In Ugandan villages near national parks, shifting elephant migration routes have meant elephant attacks in rural communities have become much more common.
As an answer to this problem, the Uganda Wildlife Authority (UWA) has begun holding seminars in these villages to encourage the use of vuvuzela plastic trumpets to ward away the elephants.
Elephant corridors have existed for thousands of years in Uganda, and have rarely presented problems for the country’s human population. However, in recent years the reduction in the elephant population’s habitat have meant these pathways have been rerouted, leading to an increased rate of elephant attacks on farms and homes in rural Uganda.
The long plastic vuvuzela trumpets, often sold at football matches and concerts, emit a loud booming sound that irritates the elephants, and deters them from traveling near villages.
Firing gunshots into the air used to work, but according to Ranger Moses, “after using this over the years animals have got used to that sound which is produced by the A-K47. Even if you shoot, it may look at you, flap its ears and continue with whatever it wants.”

(What the task requires): In the article on elephants in Uganda, which organization has started holding seminars in villages to promote vuvuzelas?

(Data shown):
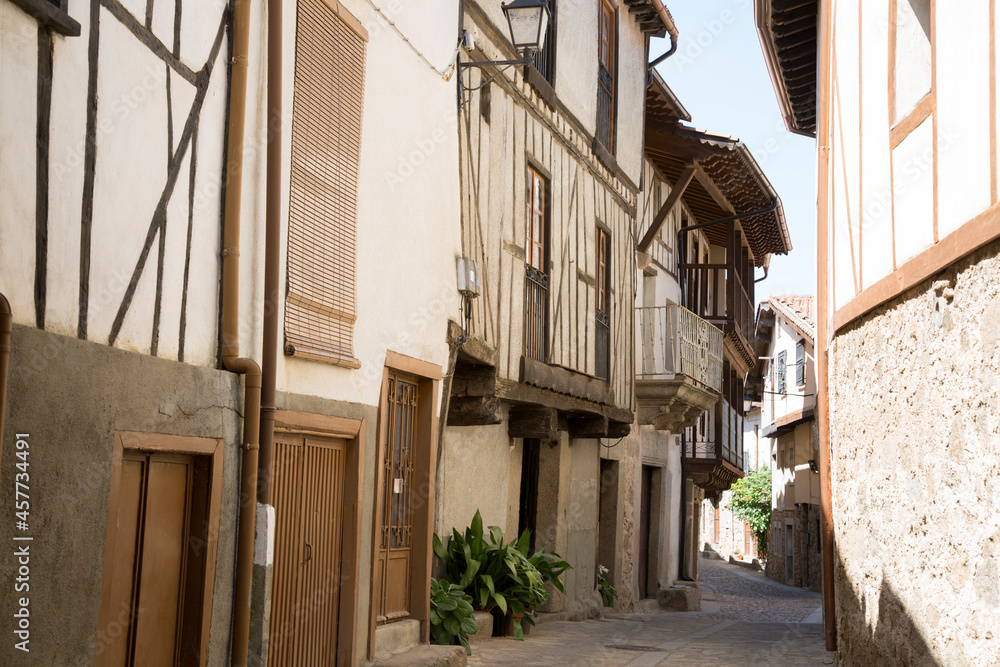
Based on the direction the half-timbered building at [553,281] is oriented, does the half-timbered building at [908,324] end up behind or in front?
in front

==

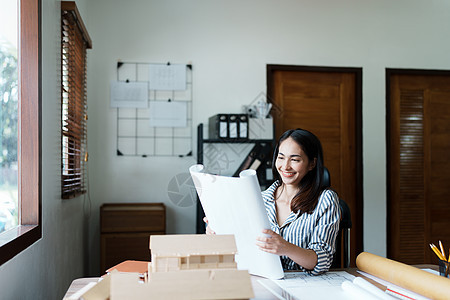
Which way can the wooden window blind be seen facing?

(Task solution): The Uganda Wildlife Authority (UWA).